We’ll probably never know for certain what it was, but it’s worth pointing out that Ruskin had a lot of psychological hang-ups about sex and the body in general–I doubt he could ever have had sex with anyone.
As for myself–I prefer a trimmed bush or a landing strip. Completely shaved just looks too prepubescent to me.
But Interconnected Series of Tubes is probably right–it is a generational thing. Whereas I reached sexual maturity in the mid-1980s (when pubic hair still abounded), younger guys no doubt are accustomed to seeing women without any pubic hair, and don’t see the shaved look in the same way that I do.
The bush might come back into fashion within another generation or two, or it may have gone the same way as women’s armpit hair and leg-hair. In the U.S., anyway.
Hmph. Some hippie you are.
Ringing in: I, too, am a fan of manscaping. Taken from experience, I appreciate a woman who keeps trim while I am performing cunilingus (sp? but trying to be polite). Nothing sucks more (no pun intended, but in line with this thread, um…never mind) than to have to stop the performance to remove hairy bits in the middle of the action. I would only imagine that the fairer sex would not enjoy having to stop giving a mouth hug in order to remove … pubic floss:eek:. I know I wouldn’t enjoy a break in the action at that moment.

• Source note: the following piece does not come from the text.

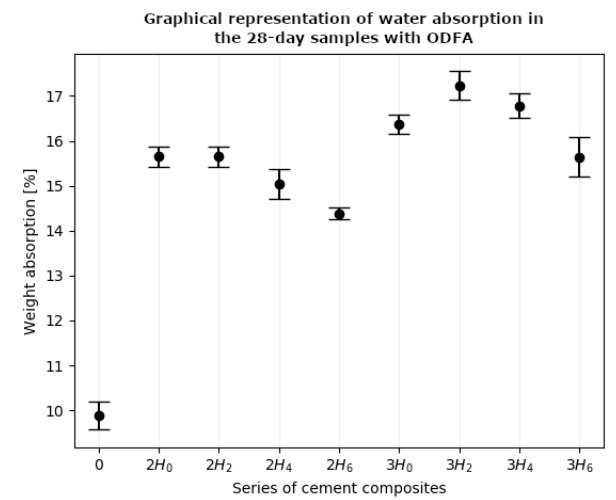
Figure 11. Water absorption data of the 28-day series of composites.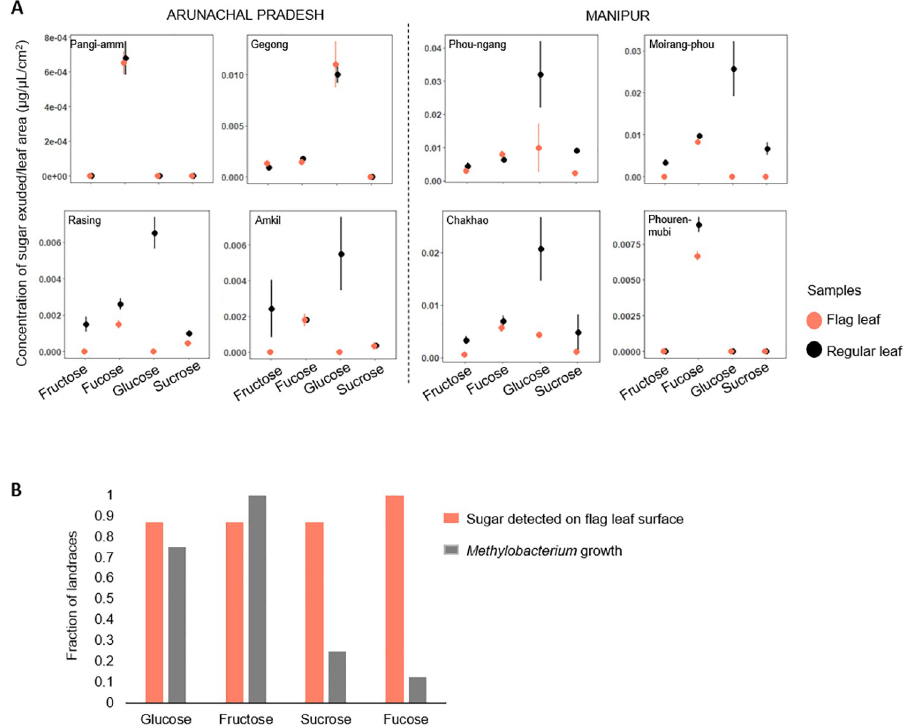
Fig 8. Sugar availability on rice leaf surface does not explain carbon use profiles of Methylobacterium isolates. (A) Plots show the mean concentration ( ± SE) of sugars detected on rice leaf surfaces of focal landraces from Arunachal Pradesh and Manipur (n = 3 samples / leaf type / landrace. (B) Bar plot shows the proportion of landraces that produce a specific sugar, and the ability of associated Methylobacterium strains to use each sugar.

Also, I seem to remember, on random viewings, that upon the advent of photography in the 1800-ish, many female nudes were often shaved - legs, pits, and down under as well. This is not a new thing.
Lastly, I do appreciate a partner who cleans the carpet. Being of native american descent, I am not very hairy. I have had several partners who appreciate this fact. Let’s face it: Sometimes a mouthful of hair is not a good thing.
I don't know what era Playboys your father read, but the beginning years downplayed body hair, whether by airbrush or razor. It wasn't until Penthouse started sapping market share coincident with later 60s counter culture co-opting that Hefner and his directors started printing the more natural look.